The land question is no new one. At the present time there are difficulties in England, Ireland, Scotland and India with regard to this tenure of land, and when we come to study them, we find many analogous cases to those in America. There are remarkable coincidences and wonderful similarities of conditions, complaints and demands, which show conclusively that injustice and wrong, and disregard of rights and abuses of privilege are not confined to any one country, race or class. As a rule, capital takes advantage of the needs of labor. (22)

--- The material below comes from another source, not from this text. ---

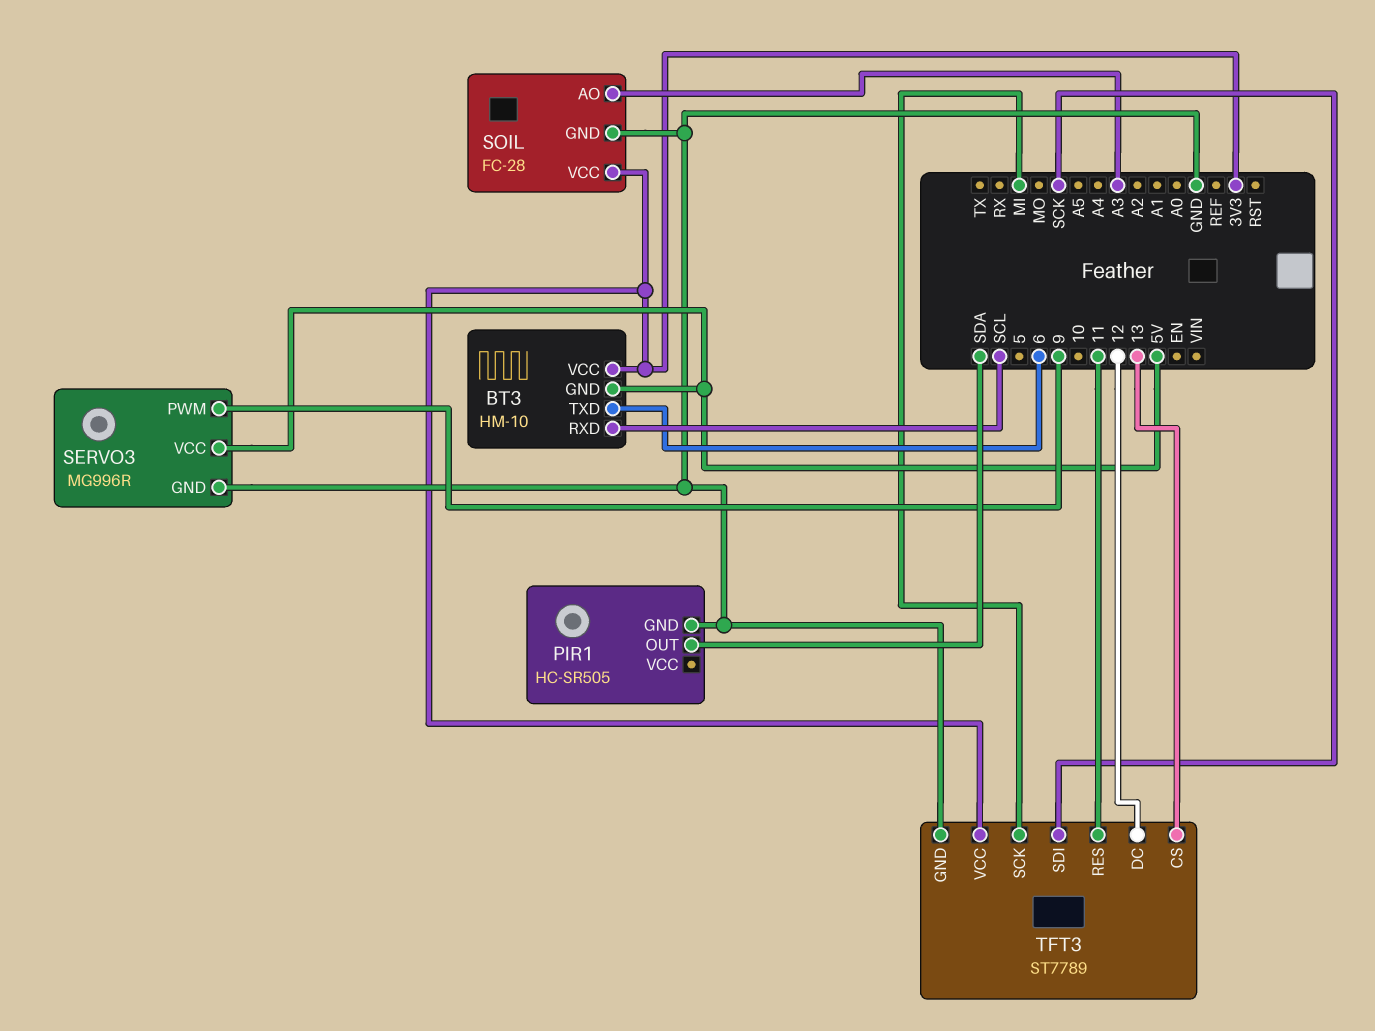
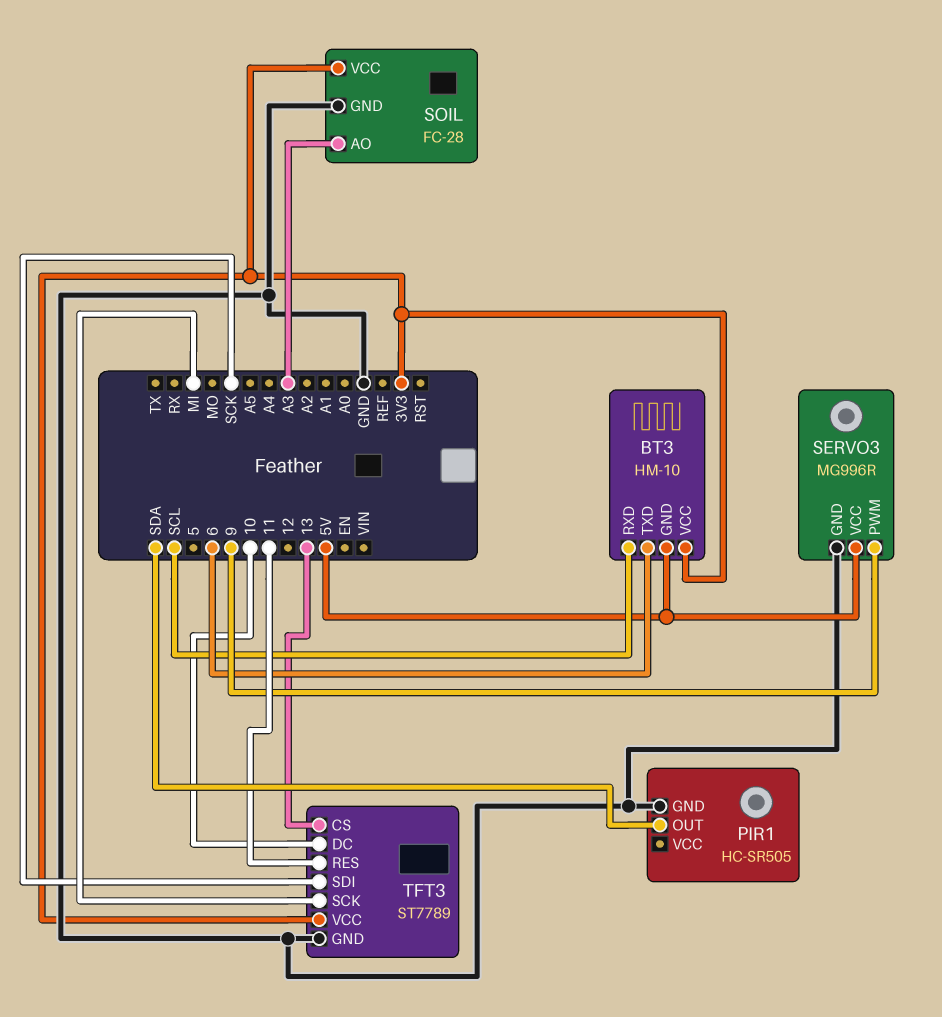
TFT3 pin DC: 12 -> 10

Later in his literary career, Greener focused more on antiblack racism and less on issues of the general political moment. His day had passed, and his eight-year tenure (1898–1906) as consul in Siberia removed him from the forefront of American conversations. Booker T. Washington had risen to prominence, and younger thinkers like Du Bois and Anna Julia Cooper had appeared on the scene. To some extent, the continued rise of Jim Crow brought him surprise as well as disappointment.

None of this, however, prevented him from formulating a powerful philosophical conception of racism. He labeled his account “The White Problem,” by which he meant the tendency to invent and forcibly oppress a pariah class:

A phase of the white problem is seen in the determination, not only to treat the Negro as a member of a childlike race, but the grim determination to keep him a child or a ward…[H]e must be developed in a pen, staked off from the rest of mankind, and nursed, coddled, fed, and trained by the aid of the longest spoons, forks, and rakes attainable. (354)

Greener’s arguments suggest that he lacked a sense of what it feels like to be a problem, and he steadfastly rejected that notion. He referred to “the useless and pestiferous discussion of the falsely-called ‘Negro Problem’” (115), concluding that the apparent problem was a fabrication by journalists and pundits. The only real problem is the white one, which combines the common human tendency toward exploitation with journalistic invention and racial myth.